HSIL in Women aged 20 or Younger

  • Refer to colposcopy.
  • Immediate LEEP procedure unacceptable.
  • If no HSIL (CIN II/III), follow-up colposcopy and cytology at 6 month intervals until one year (assuming adequate colposcopy and negative ECCs).
  • If during follow-up HSIL on cytology or colposcopic HSIL, excision recommended.
  • If HSIL on cytology persists for 12 months but negative colposcopy, diagnostic excision is recommended.

Comments:

  1. Refer to colposcopy.
  2. Immediate LEEP procedure unacceptable.

HSIL in Pregnant Women

  • Refer to colposcopy.
  • Do not perform ECC.
  • Diagnostic excision not recommended unless invasive cancer suspected.

Atypical Glandular Cells

  • Refer to colposcopy
  • Perform ECC, if over 35years of age perform endometrial biopsy.
  • Perform HPV testing at time of colposcopy.
  • If no abnormalities identified, repeat cytology with HPV testing @ 6 months and at 12 months if HPV negative.
  • If ASCUS or more on repeat or positive HPV, refer to colposcopy.
  • If SIL (CIN) present on colposcopy but no glandular neoplasia, manage according to ASCCP guidelines.

Comments:

  1. 10-35% of women will have HSIL or adenocarcinoma.
  2. Squamous lesions more frequent than glandular.

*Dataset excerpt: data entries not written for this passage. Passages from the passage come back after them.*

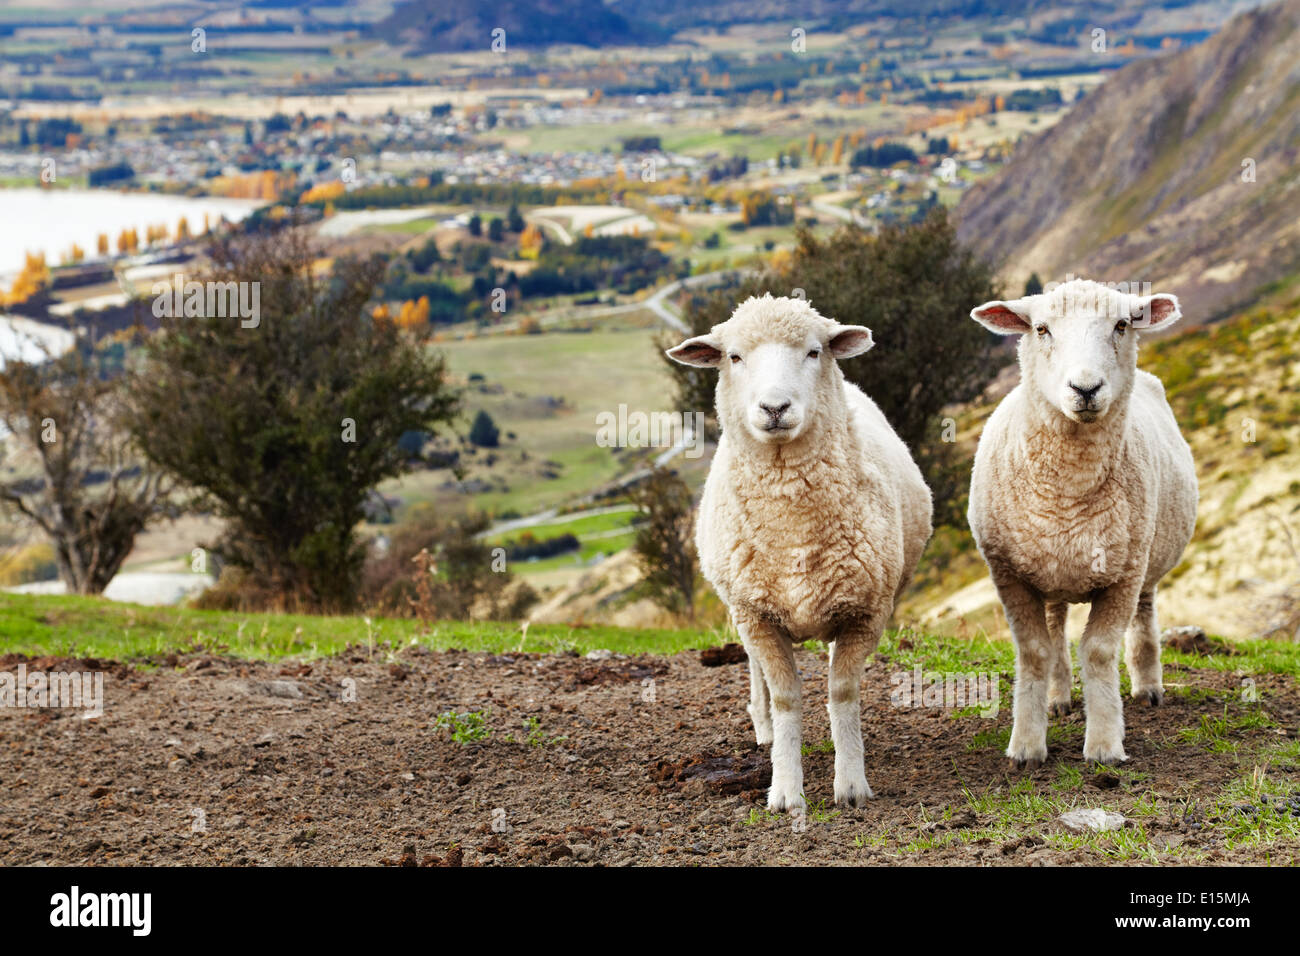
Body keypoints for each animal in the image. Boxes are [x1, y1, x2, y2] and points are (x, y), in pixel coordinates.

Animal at [670, 295, 935, 811]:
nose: (775, 407)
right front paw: (786, 791)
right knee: (758, 676)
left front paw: (850, 784)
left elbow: (843, 691)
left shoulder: (866, 611)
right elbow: (787, 697)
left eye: (814, 352)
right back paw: (765, 728)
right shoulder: (756, 615)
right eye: (734, 356)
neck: (793, 528)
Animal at [972, 278, 1190, 770]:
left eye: (1122, 324)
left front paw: (1105, 744)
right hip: (1050, 569)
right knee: (1055, 629)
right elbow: (1035, 651)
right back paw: (1057, 698)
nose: (1086, 388)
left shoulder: (1124, 574)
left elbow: (1099, 650)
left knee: (1145, 614)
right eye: (1041, 328)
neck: (1069, 495)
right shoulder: (1009, 574)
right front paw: (1026, 746)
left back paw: (1148, 686)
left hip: (1146, 556)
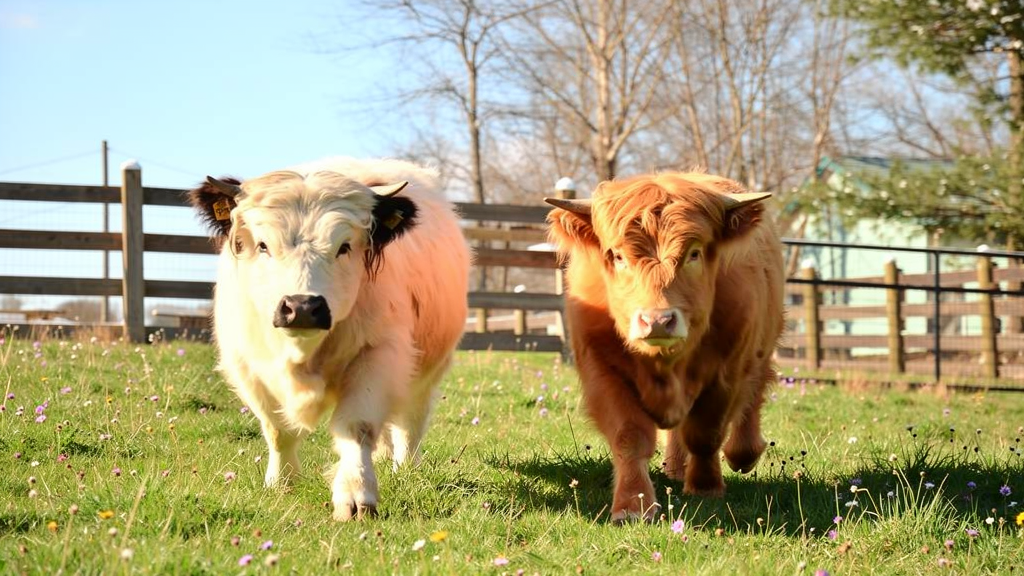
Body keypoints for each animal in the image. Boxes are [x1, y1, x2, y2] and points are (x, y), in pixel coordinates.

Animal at [188, 157, 470, 521]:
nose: (302, 307)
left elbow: (357, 427)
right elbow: (278, 429)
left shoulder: (378, 356)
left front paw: (356, 493)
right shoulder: (248, 366)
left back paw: (405, 468)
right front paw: (281, 481)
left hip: (425, 371)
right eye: (263, 245)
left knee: (410, 422)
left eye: (344, 246)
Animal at [545, 171, 784, 523]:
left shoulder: (727, 372)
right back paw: (674, 468)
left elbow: (706, 434)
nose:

Screening in Women over age 30

  • ACOG anad the FDA have approved the use of HPV hi risk viral testing, along with a Pap smear in women 30 years of age and older.
  • If patient is negative for both cytology and HPV should not be rescreened for 3 years.
  • If patient is cytology negative and HPV positive,  repeat cytology and HPV testing in 12 months.
  • If persistent HPV positive at 12 months, refer to colposcopy.

Comments:

  1. The combined sensitivity and specificity for the detection of high grade squamous lesions for cytology and HPV testing in women 35 or greater is 95% and 93% respectively.
  2. The risk of a cytology negative, HPV positive women over 30 of having a high grade lesion is 2-5%.
  3. Most patients who are HPV positive in the 30 or over age will convert to negative for HPV, 60% converted in only 6 months in one study.